1- Deuil, inventaire, objets, jaillissement, journal, vide, mémoire collective et individuelle: "Ce qui est laissé comme désossé une pièce échoïque. Un nombre important de plaques sur lesquelles la mémoire vient à manquer."
2- Toujours le temps du livre, entammé, il ya longtemps, et puis repris d'une traite. Un très beau texte, à relire.

vendredi 13 mars 2020

Livres lus ou relus (entre le 21 et le 27/2)

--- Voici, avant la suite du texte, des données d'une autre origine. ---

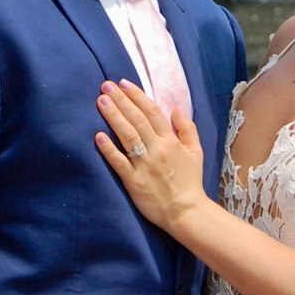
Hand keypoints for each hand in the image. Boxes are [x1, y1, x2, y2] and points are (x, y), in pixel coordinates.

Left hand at [96, 79, 207, 233]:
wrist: (186, 211)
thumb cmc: (190, 181)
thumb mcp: (196, 152)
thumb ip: (187, 128)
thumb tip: (176, 108)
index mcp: (171, 141)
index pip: (152, 112)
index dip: (137, 96)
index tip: (124, 83)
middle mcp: (157, 149)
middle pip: (137, 119)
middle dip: (121, 100)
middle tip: (106, 86)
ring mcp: (144, 165)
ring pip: (127, 135)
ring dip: (113, 116)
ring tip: (101, 101)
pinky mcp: (134, 181)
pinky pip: (119, 162)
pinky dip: (108, 149)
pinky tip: (98, 136)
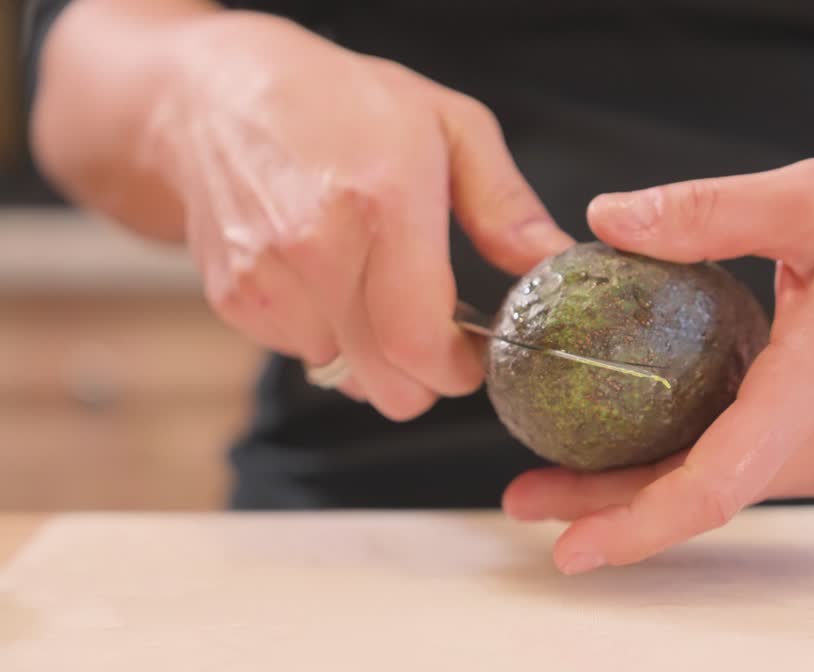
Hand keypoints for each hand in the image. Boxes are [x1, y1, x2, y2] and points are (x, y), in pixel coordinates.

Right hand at [144, 12, 572, 418]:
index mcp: (381, 203)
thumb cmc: (342, 103)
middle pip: (387, 383)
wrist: (212, 95)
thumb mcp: (449, 125)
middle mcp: (316, 248)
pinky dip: (328, 335)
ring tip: (374, 288)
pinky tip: (328, 280)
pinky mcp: (236, 299)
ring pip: (348, 376)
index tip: (475, 357)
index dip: (458, 371)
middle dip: (424, 375)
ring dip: (373, 354)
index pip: (420, 343)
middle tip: (437, 333)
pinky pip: (303, 355)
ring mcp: (268, 279)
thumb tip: (550, 263)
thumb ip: (505, 205)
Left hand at [502, 158, 813, 572]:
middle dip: (611, 504)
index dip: (633, 524)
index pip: (715, 485)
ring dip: (652, 481)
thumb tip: (609, 218)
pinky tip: (654, 433)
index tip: (564, 548)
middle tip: (525, 495)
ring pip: (732, 485)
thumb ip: (705, 211)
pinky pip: (762, 468)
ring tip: (569, 468)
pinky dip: (702, 460)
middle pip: (706, 494)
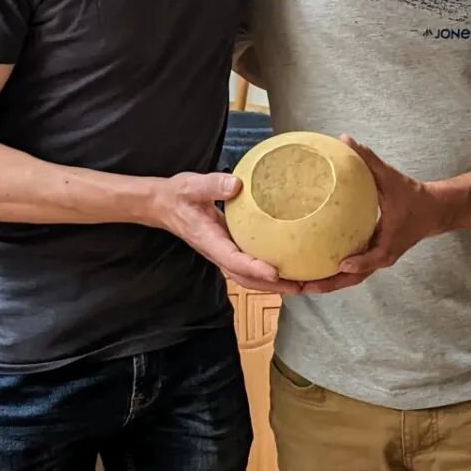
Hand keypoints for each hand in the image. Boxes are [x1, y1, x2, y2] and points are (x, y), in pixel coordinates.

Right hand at [155, 171, 302, 294]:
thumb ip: (213, 185)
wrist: (164, 205)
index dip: (254, 269)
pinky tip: (292, 266)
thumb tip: (237, 184)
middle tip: (303, 286)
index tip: (275, 272)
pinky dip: (272, 272)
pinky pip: (253, 266)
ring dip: (277, 284)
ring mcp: (225, 254)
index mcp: (210, 241)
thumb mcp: (192, 186)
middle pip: (248, 279)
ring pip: (252, 278)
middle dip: (275, 286)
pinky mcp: (231, 250)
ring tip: (306, 283)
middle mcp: (219, 254)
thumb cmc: (179, 196)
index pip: (234, 260)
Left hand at [301, 136, 447, 293]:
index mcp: (389, 243)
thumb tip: (346, 139)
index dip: (358, 263)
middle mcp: (381, 257)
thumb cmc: (413, 197)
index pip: (373, 258)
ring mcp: (374, 260)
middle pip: (351, 279)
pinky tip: (307, 270)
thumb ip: (369, 160)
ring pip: (348, 279)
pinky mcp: (370, 257)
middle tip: (299, 286)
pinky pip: (348, 270)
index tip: (340, 263)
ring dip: (324, 284)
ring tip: (296, 285)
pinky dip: (329, 274)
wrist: (434, 212)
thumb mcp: (392, 178)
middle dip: (326, 285)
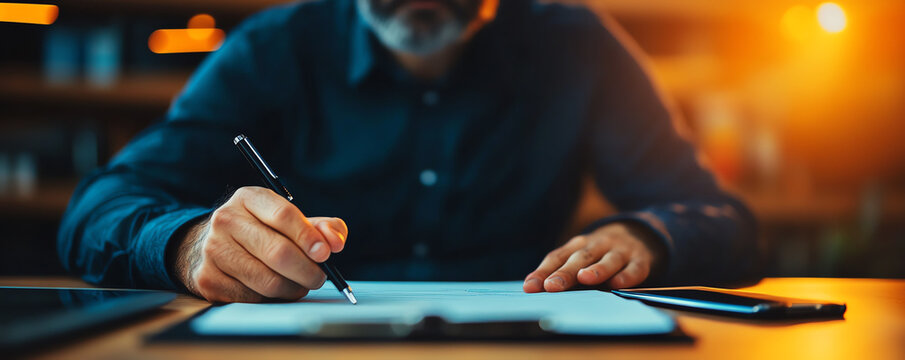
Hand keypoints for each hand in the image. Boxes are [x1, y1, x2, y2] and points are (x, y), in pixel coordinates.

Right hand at [170, 186, 347, 302]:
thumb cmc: (262, 232)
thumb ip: (322, 227)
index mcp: (248, 198)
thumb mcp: (290, 220)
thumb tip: (335, 243)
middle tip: (319, 278)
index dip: (309, 236)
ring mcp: (213, 250)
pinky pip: (253, 298)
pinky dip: (272, 299)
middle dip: (308, 270)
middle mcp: (226, 220)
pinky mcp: (208, 279)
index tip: (326, 254)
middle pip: (278, 252)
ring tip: (299, 285)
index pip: (284, 215)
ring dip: (293, 289)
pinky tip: (275, 291)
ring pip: (268, 281)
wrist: (210, 247)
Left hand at [523, 222, 663, 292]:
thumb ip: (560, 271)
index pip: (558, 257)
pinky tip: (617, 284)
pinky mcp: (640, 259)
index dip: (543, 271)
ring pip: (608, 259)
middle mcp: (598, 245)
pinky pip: (634, 268)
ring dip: (597, 269)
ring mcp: (620, 251)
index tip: (530, 287)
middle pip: (580, 258)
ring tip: (584, 278)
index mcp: (578, 245)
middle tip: (551, 286)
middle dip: (565, 272)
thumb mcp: (580, 258)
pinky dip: (627, 275)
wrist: (638, 235)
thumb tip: (531, 288)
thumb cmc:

- Henning Mankell, Une main encombrante, traduit du suédois par Anna Gibson, Seuil, 2014
- Tony Papin, Attention, Memyself, 2018
- Tony Papin, L'ordre du mérite, Memyself, 2017

1- Un roman policier, nouvelle expansée, et une postface éclairante sur le travail d'Henning Mankell par rapport à son héros (Wallander, que je rapproche de Maigret), et dans la construction des livres, toujours en prise aux événements contemporains de leur écriture.
2- Deux livres d'images. J'aime les photographies de Tony Papin, depuis longtemps, dans leur dépouillement, leur prosaïsme. je le suis de manière un peu épisodique, à travers son site, et plus récemment, sa newsletter. C'est une chose. Je découvre depuis un couple d'année la photographie. C'est autre chose. Ce qui me marque ici, c'est le halo, qui se dégage de chaque photographie, un regard qui s'attache , dans le prosaïque des objets quelconques, à faire de ce rien une luminosité particulière. Un halo, disais-je, une couronne de lumière qui entoure souvent l'objet, l'excède et le recntre, et c'est très beau, un regard sur le flou et le net, quelque chose qui me renvoie à la naissance de la photographie, ou de  mon regard. Pay attention.